2008年度 比較思想
講義題目:和 ― harmonia
「調和」、「協和」、「和声」、「和楽」などの単語に含まれる「和」という字は異なる要素の善い相互関係を示し、東洋思想では重要な位置を占めているが、西洋の神話や哲学でもharmonia(独仏 Harmonie、英 harmony)という名称で古代から重要な役割を果たしてきた。宇宙万物(マクロコスモス)の秩序を示し、それが世界にあるそれぞれの事柄 — 特に有機体、人間の身体および精神(ミクロコスモス) — に反映し、その原理が音楽の(広義の)和声に代表される。
「和」についての思想や学説は、東洋では陰陽や礼楽などの思想、西洋では比率論などで展開され、音楽の和声論などで具体化される。
しかしながら「異なる要素の善い相互関係」に共振する倫理的な命法 — つまり人間が世界の秩序の中に自分自身の立場を把握し、それに従った行動を行う道徳的な要求 — に因って、「和」の理想が人間社会の権力関係や差別を保護する保守主義の傾向を持ち、国粋主義・社会主義・ファシズムなどの思想家によって「調和しないもの」の抑圧や追放、あるいは絶滅の遁辞として悪用されたこともある。

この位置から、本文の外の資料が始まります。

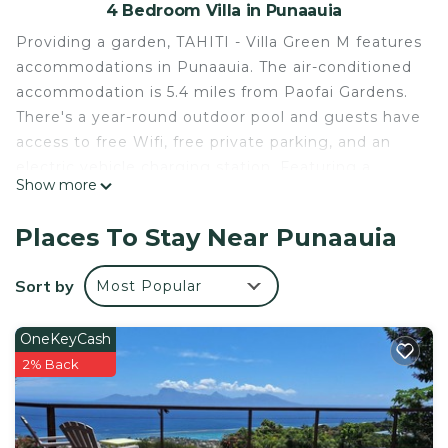
4 Bedroom Villa in Punaauia
Providing a garden, TAHITI - Villa Green M features
accommodations in Punaauia. The air-conditioned
accommodation is 5.4 miles from Paofai Gardens.
There's a year-round outdoor pool and guests have
access to free Wifi, free private parking, and an
electric vehicle charging station. Featuring a
Show more
terrace and sea views, the spacious villa includes 4
bedrooms, a living room, satellite flat-screen TV, an
Places To Stay Near Punaauia
equipped kitchen, and 4 bathrooms with a bath
and a shower. Guests can take in the views of the
Sort by
Most Popular
mountain from the balcony, which also has
outdoor furniture. This villa is allergy-free and non-
OneKeyCash
smoking. You can play billiards at the villa. Museum
2% Back
of Tahiti is 7.1 miles from TAHITI - Villa Green M,
while Point Venus is 13 miles from the property.
Tahiti International Airport is 3.1 miles away.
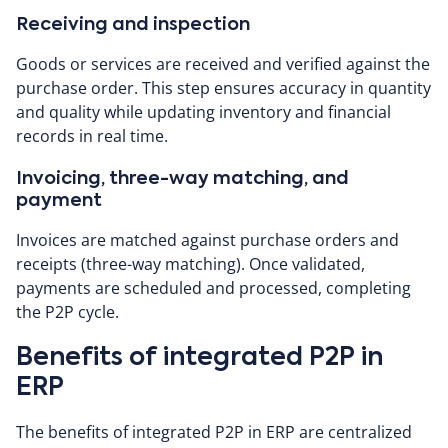
Receiving and inspection
Goods or services are received and verified against the
purchase order. This step ensures accuracy in quantity
and quality while updating inventory and financial
records in real time.
Invoicing, three-way matching, and
payment
Invoices are matched against purchase orders and
receipts (three-way matching). Once validated,
payments are scheduled and processed, completing
the P2P cycle.
Benefits of integrated P2P in
ERP
The benefits of integrated P2P in ERP are centralized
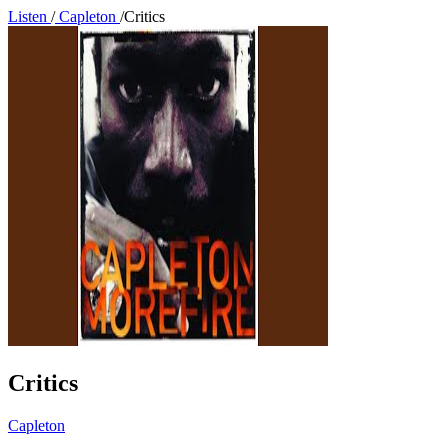
Listen
/
Capleton
/
Critics
Critics
Capleton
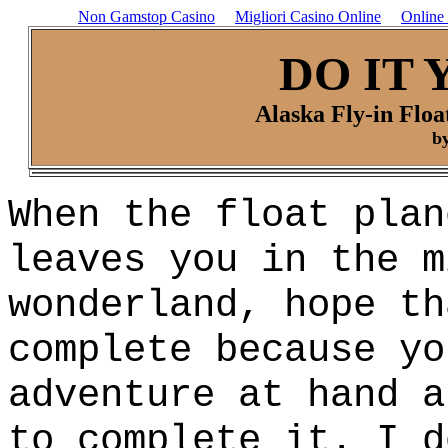
Non Gamstop Casino
Migliori Casino Online
Online
DO IT 
Alaska Fly-in Floa
by
When the float plan
leaves you in the m
wonderland, hope th
complete because yo
adventure at hand a
to complete it. I d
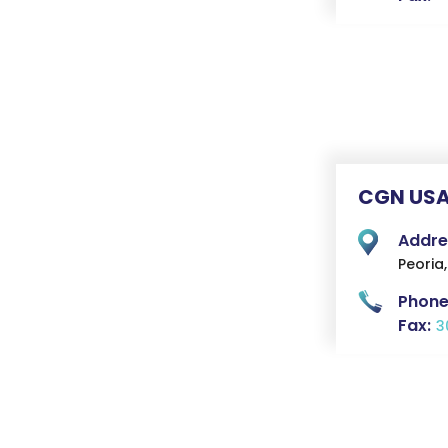
CGN USA
Addre
Peoria,
Phone
Fax:
3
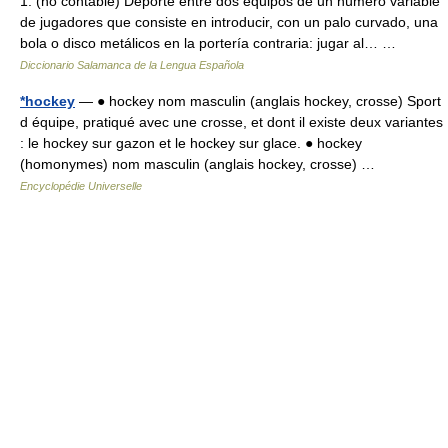
1. (no contable) Deporte entre dos equipos de un número variable
de jugadores que consiste en introducir, con un palo curvado, una
bola o disco metálicos en la portería contraria: jugar al… …
Diccionario Salamanca de la Lengua Española
*hockey
— ● hockey nom masculin (anglais hockey, crosse) Sport
d équipe, pratiqué avec une crosse, et dont il existe deux variantes
: le hockey sur gazon et le hockey sur glace. ● hockey
(homonymes) nom masculin (anglais hockey, crosse) …
Encyclopédie Universelle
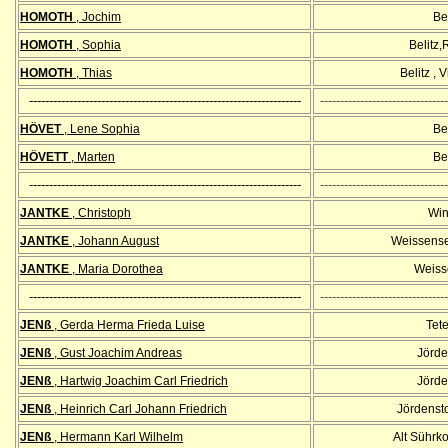
HOMOTH
, Jochim
Bel
HOMOTH
, Sophia
Belitz
HOMOTH
, Thias
Belitz , 
--------------------------------------------------------------------
--------------------------------
HÖVET
, Lene Sophia
Bel
HÖVETT
, Marten
Bel
--------------------------------------------------------------------
--------------------------------
JANTKE
, Christoph
Win
JANTKE
, Johann August
Weissense
JANTKE
, Maria Dorothea
Weiss
--------------------------------------------------------------------
--------------------------------
JENß
, Gerda Herma Frieda Luise
Tet
JENß
, Gust Joachim Andreas
Jörde
JENß
, Hartwig Joachim Carl Friedrich
Jörde
JENß
, Heinrich Carl Johann Friedrich
Jördenst
JENß
, Hermann Karl Wilhelm
Alt Sührk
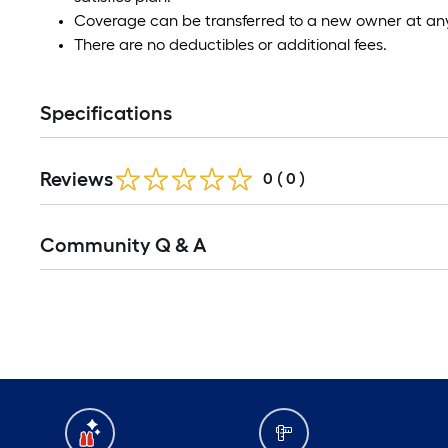
Coverage can be transferred to a new owner at any
There are no deductibles or additional fees.
Specifications
Reviews
0
(
0
)
Community Q & A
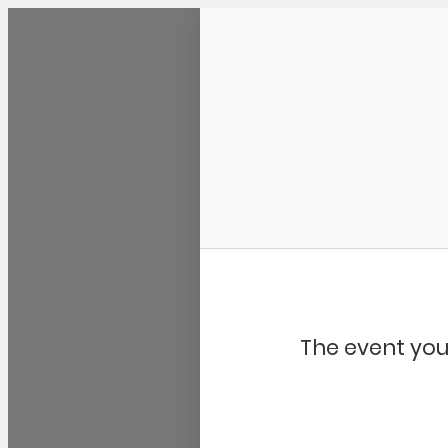
Community Kangaroo
The event you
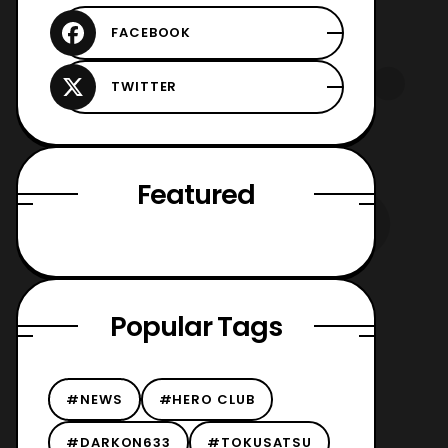
Featured
Popular Tags
#NEWS
#HERO CLUB
#DARKON633
#TOKUSATSU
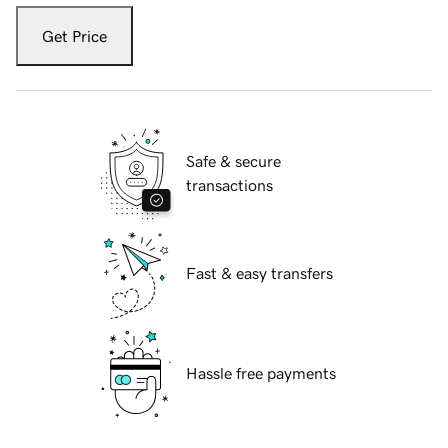
Get Price
Safe & secure
transactions
Fast & easy transfers
Hassle free payments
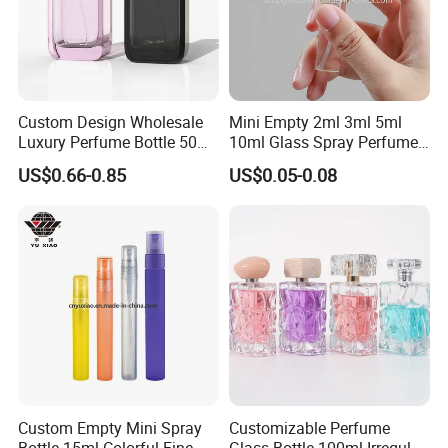
Custom Design Wholesale
Mini Empty 2ml 3ml 5ml
Luxury Perfume Bottle 50ml
10ml Glass Spray Perfume
100ml Bulk Empty
Decants Bottle with Mist
US$0.66-0.85
US$0.05-0.08
Fragrance Spray Glass
Sprayer
Perfume Bottles with Box
Packaging
Custom Empty Mini Spray
Customizable Perfume
Bottle 15ml Colorful Fine
Glass Bottle 100ml Irregular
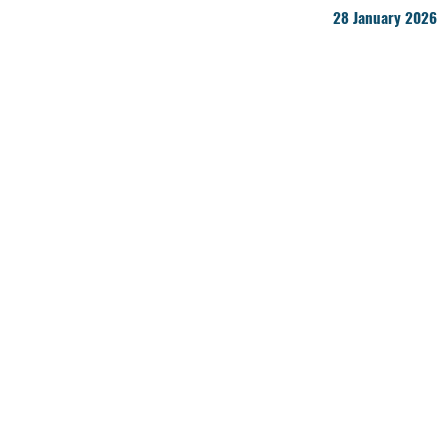
28 January 2026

「和」の思想史にはそういう背景もあって、ある理想郷によって起こった社会変化が激しかった20世紀には「和」の命法に対しての反撥も激しく見られ、「無調音楽」の出現はそういう意味もあったと思われる。
この授業ではプラトンと礼記(らいき)から始めて代表的な文献を読み、最後には現代の社会のありかたについても考えたいと思う。